The EKG displayed the rhythm as seen, and 2D echocardiogram shows moderate right heart enlargement with a redundant tricuspid valve and moderate tricuspid valve insufficiency.

  1. 2.

    What structural heart abnormality is suspected?

    1. (A)

      Ebstein’s anomaly

    2. (B)

      Congenitally corrected L-transposition of the great arteries

    3. (C)

      Pulmonary hypertension

    4. (D)

      ASD

  2. 3.

    What cardiac arrhythmia should be anticipated?

    1. (A)

      Ventricular tachycardia

    2. (B)

      Supraventricular tachycardia

    3. (C)

      Premature atrial contractions

    4. (D)

      Complete heart block

Answers:

1B 2A 3B

Neonatal Arrhythmia in Congenital Heart Disease

Infants with structural heart defects are more likely to exhibit coexistent cardiac arrhythmias triggered by an abnormal conduction system, altered hemodynamics, or hypoxic stress. Most significant newborn congenital heart disease will present with abnormal physical findings such as heart murmur , abnormal respiration, impaired perfusion, or desaturation. Some asymptomatic neonates with underlying heart defects may initially present with a wide spectrum of arrhythmias. A 2D echo should be obtained in the nursery on recognition of sustained cardiac arrhythmia. Mandatory performance of echocardiography is not required for asymptomatic transient sinus bradycardia or isolated premature atrial beats which are rarely associated with anatomic abnormality.

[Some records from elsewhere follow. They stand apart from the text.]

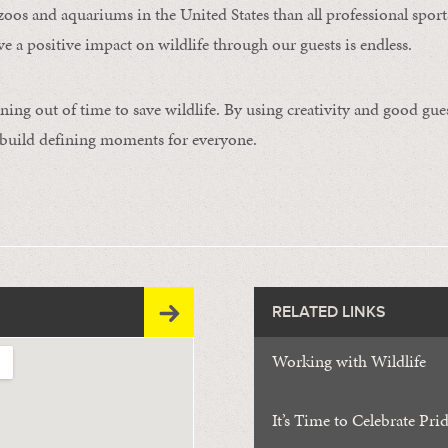
zoos and aquariums in the United States than all professional spo
ve a positive impact on wildlife through our guests is endless.
ning out of time to save wildlife. By using creativity and good gue
 build defining moments for everyone.
RELATED LINKS
Working with Wildlife
It’s Time to Celebrate Pri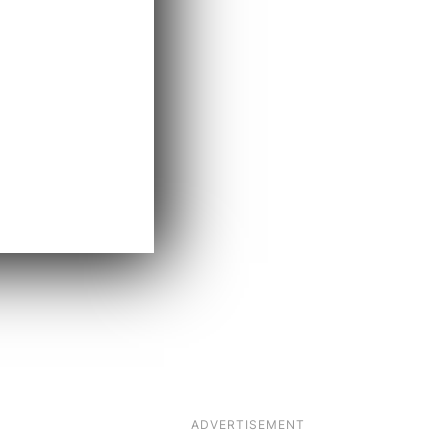
ADVERTISEMENT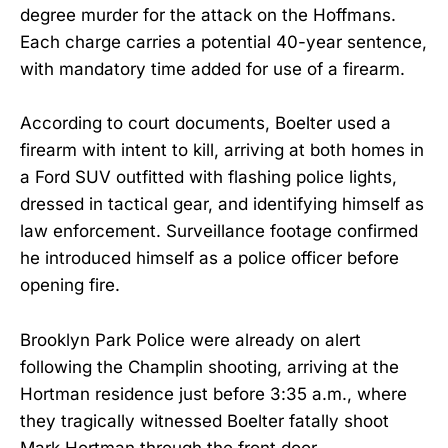
degree murder for the attack on the Hoffmans.
Each charge carries a potential 40-year sentence,
with mandatory time added for use of a firearm.
According to court documents, Boelter used a
firearm with intent to kill, arriving at both homes in
a Ford SUV outfitted with flashing police lights,
dressed in tactical gear, and identifying himself as
law enforcement. Surveillance footage confirmed
he introduced himself as a police officer before
opening fire.
Brooklyn Park Police were already on alert
following the Champlin shooting, arriving at the
Hortman residence just before 3:35 a.m., where
they tragically witnessed Boelter fatally shoot
Mark Hortman through the front door.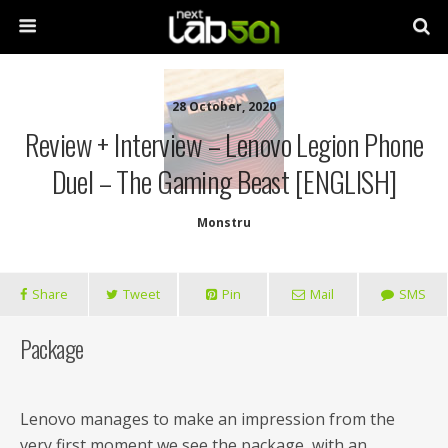
28 October, 2020
Review + Interview – Lenovo Legion Phone
Duel – The Gaming Beast [ENGLISH]
Monstru
Share
Tweet
Pin
Mail
SMS
Package
Lenovo manages to make an impression from the
very first moment we see the package, with an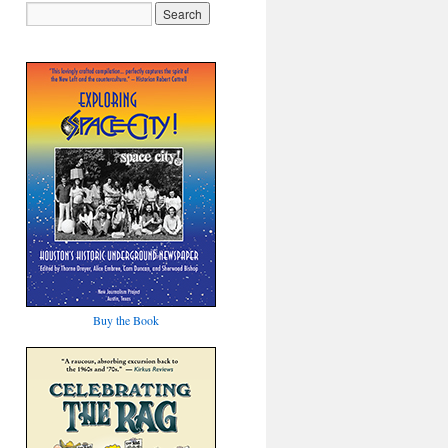
Buy the Book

Most urgent is the recognition of heart defects that will imminently manifest with critical or life-threatening symptoms. Complex heterotaxy is often associated with fragile malpositioned ventricular conduction pathways resulting in impaired AV conduction or heart block. Associated pulmonary outflow obstruction or left-sided obstructive defects in these cases may result in ductal dependency and need to initiate PGE infusion. L-transposition of the great vessels in particular is associated with conduction pathway defects distal to the HIS bundle.

Of particular significance is the frequent association of Ebstein’s anomaly with Wolff-Parkinson-White syndrome due to the presence of right-sided accessory AV pathways. Infrequently SVT and atrial ectopy will also be seen in isolated atrial septal defects.

In rare cases focal cardiac tumors may provide the nidus for ventricular automaticity causing frequent or incessant ventricular tachycardia.

Neonatal Arrhythmia and Systemic Disease

Hypoxemia resulting from systemic illness such as sepsis , respiratory failure, and central neurologic abnormalities may induce automaticity of cardiomyocytes with resultant ectopy. In these situations myocardial dysfunction can contribute to altered hemodynamics causing increased cardiac muscle strain and ectopy. Severe congenital hypertrophic cardiomyopathy can lead to inadequate perfusion and oxygen delivery to heart tissues also inducing myocyte irritability. Autoimmune illness such as system lupus erythematosus (SLE) and Sjogren’s syndrome can be manifested through production of maternal antibodies, destruction of AV node tissue, and resultant heart block in the fetus and newborn.

Clinical Pearls

  1. 1.

    Neonatal QT interval prolongation may present as profound sinus bradycardia or AV block.

  2. 2.

    Impaired AV node conduction and resultant heart block is a presenting feature of complex congenital heart disease.

  3. 3.

    Bradycardia in the presence of PACs is typically indicative of nonconduction of ectopic atrial beats rather than primary AV node dysfunction.

  4. 4.

    The underlying ectopic basis of sustained tachycardia rhythm is often unmasked upon adenosine-induced AV node blockade.

  5. 5.

    If hemodynamic stability is maintained, sustained wide complex tachycardia is typically of supraventricular rather than ventricular origin.